By Dr Anne Blackwood, CEO of Health Enterprise East

It is a well-accepted fact that the NHS is slow to adopt new innovation. Suppliers to the NHS must battle with a fragmented marketplace with no clear route to market, budget silos that impact the ability of buyers to realise savings directly and a short term focus on cash-releasing savings at the expense of longer term benefits.

The government’s Accelerated Access Review, published in October 2016, assessed the barriers medtech innovators must overcome to speed up adoption of innovative new drugs, devices, diagnostics and digital products in the NHS.

Among the solutions proposed by the Review to these challenges is a newly planned Accelerated Access Pathway (AAP) to prioritise strategically important innovations, a new Innovation and Technology Payment (ITP) to reimburse providers for a small number of selected innovations and more funding for Academic Health Science Networks (AHSNs) to enhance local routes to market.

While these solutions may go a long way to solving some of the current barriers to market, issues remain. How will the small number of innovations on the AAP or ITP be selected? Picking a handful of winners from across the healthcare technology spectrum is easier said than done – just ask venture capitalists how often they get this right. What will happen to all the other potentially life-changing technology that patients may have to wait to gain access to?

Wouldn’t a better approach be to work with clinicians to identify unmet needs and then co-produce solutions with industry? Bottom-up innovation rather than top-down intervention. In some ways, this is what the SBRI Healthcare programme, funded by NHS England, aims to achieve. Led by the AHSNs, SBRI Healthcare works with local clinical networks to identify needs and then funds technology companies to develop solutions.

Since it started in 2009 the programme has dispersed funding of £73m to innovative technology companies to develop solutions to known unmet needs and now has a pipeline independently valued at over £1bn. Solutions now on the market include MyCOPD, digital tools to help patients with chronic obstructive pulmonary disease (COPD) better self-manage their condition from ‘My mHealth’, and the Patient Status Engine, a continuous wireless patient monitoring platform from ‘Isansys’.

Investment in needs-driven solutions and procurement levers are an important factor in driving adoption of healthcare technology. In isolation however these will not solve the problem when there is little slack in the system to effect change management. New devices, diagnostics and digital health platforms often require service redesign and retraining of staff before they can be implemented.

Providing the time, skills and additional resource required to redesign services and care pathways to accommodate new technology is just as important as getting the structures right.

Clinicians can get paid time away from clinical duties, in addition to access to mentors and other networking opportunities, through the National Clinical Entrepreneurs programme led by Professor Tony Young, National Clinical lead for Innovation, NHS England.

The NHS spends over £1bn on research and development through the NIHR but only a fraction of that on adoption and diffusion of good ideas.
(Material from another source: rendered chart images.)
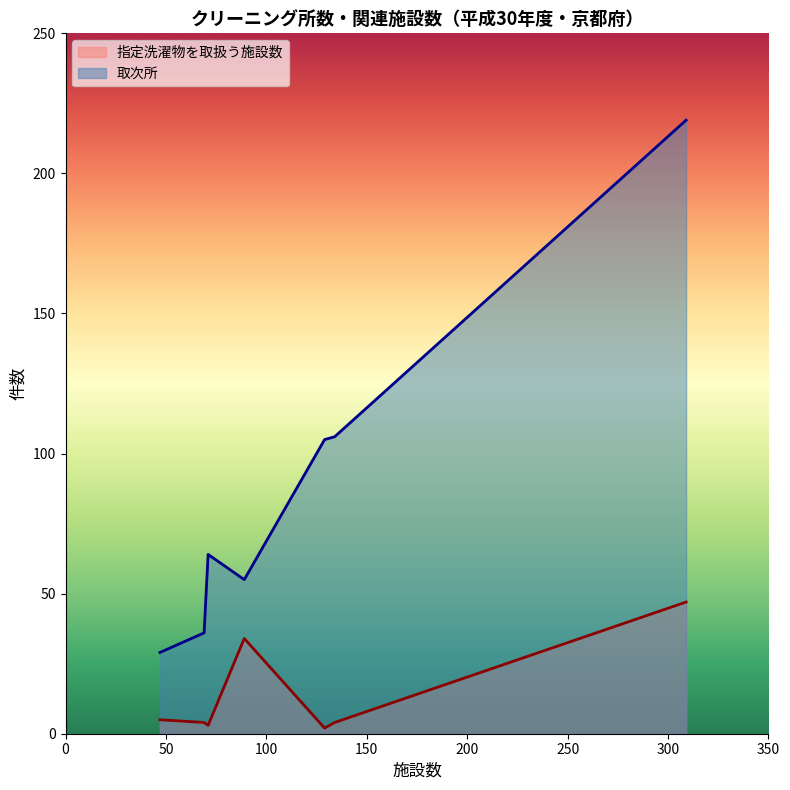

Rank the series by their average value, from lowest to highest.

指定洗濯物を取扱う施設数, 取次所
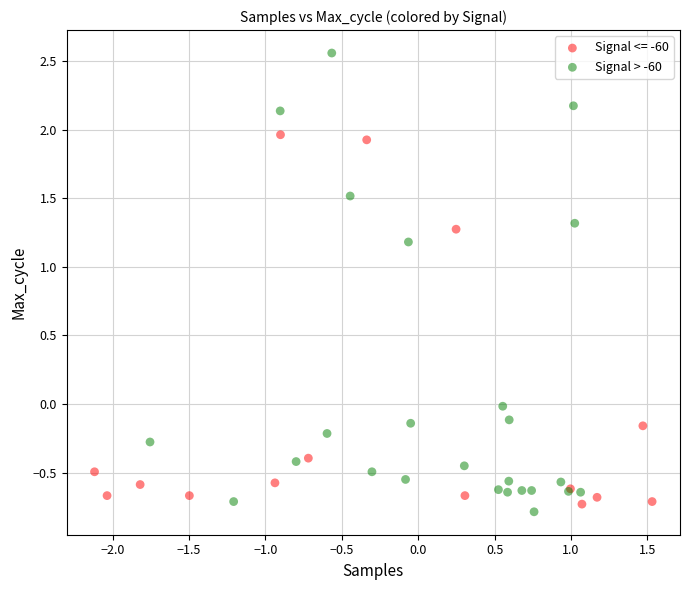

Which series has the widest spread of Y values?

Signal > -60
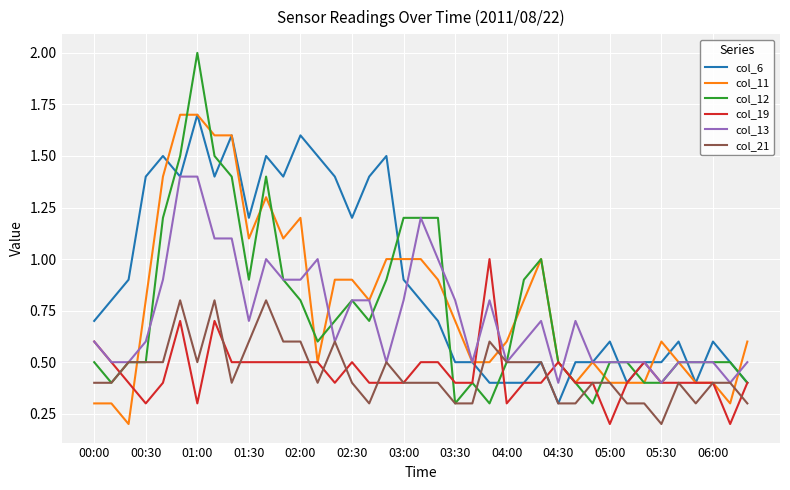

Which series has the largest total across all categories?

col_6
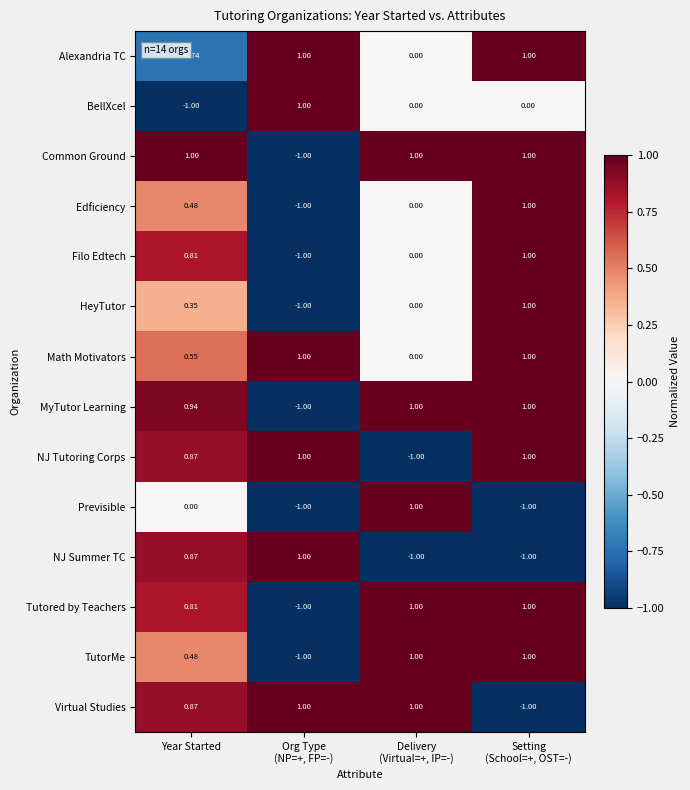

How many data points in TutorMe are less than 1?

2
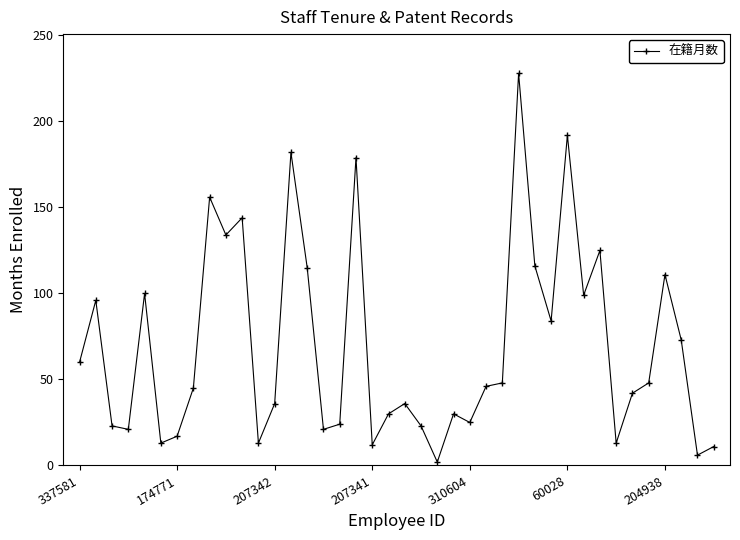

What is the difference between the maximum and minimum values?

226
The Clinical Entrepreneurs programme is a good step in the direction of supporting front-line staff, who are best placed to identify unmet needs within healthcare, to work with technology and business experts to co-develop solutions.

Understanding the health economics of the new pathway is equally important, especially early on in the product development process. Healthcare innovators need more support to generate pragmatic cost-benefit analyses of new technology which rely more on real world evidence than that generated through randomised control trials (RCTs).

More standardisation of the clinical trials approval process would also help, speeding up the generation of real world evidence needed to support adoption.

The Accelerated Access Review contains some important recommendations and levers that will support accelerated access to new devices, diagnostics and digital technologies for patients. In implementing these ideas we should also think about the people, culture and technologies required to truly make a difference.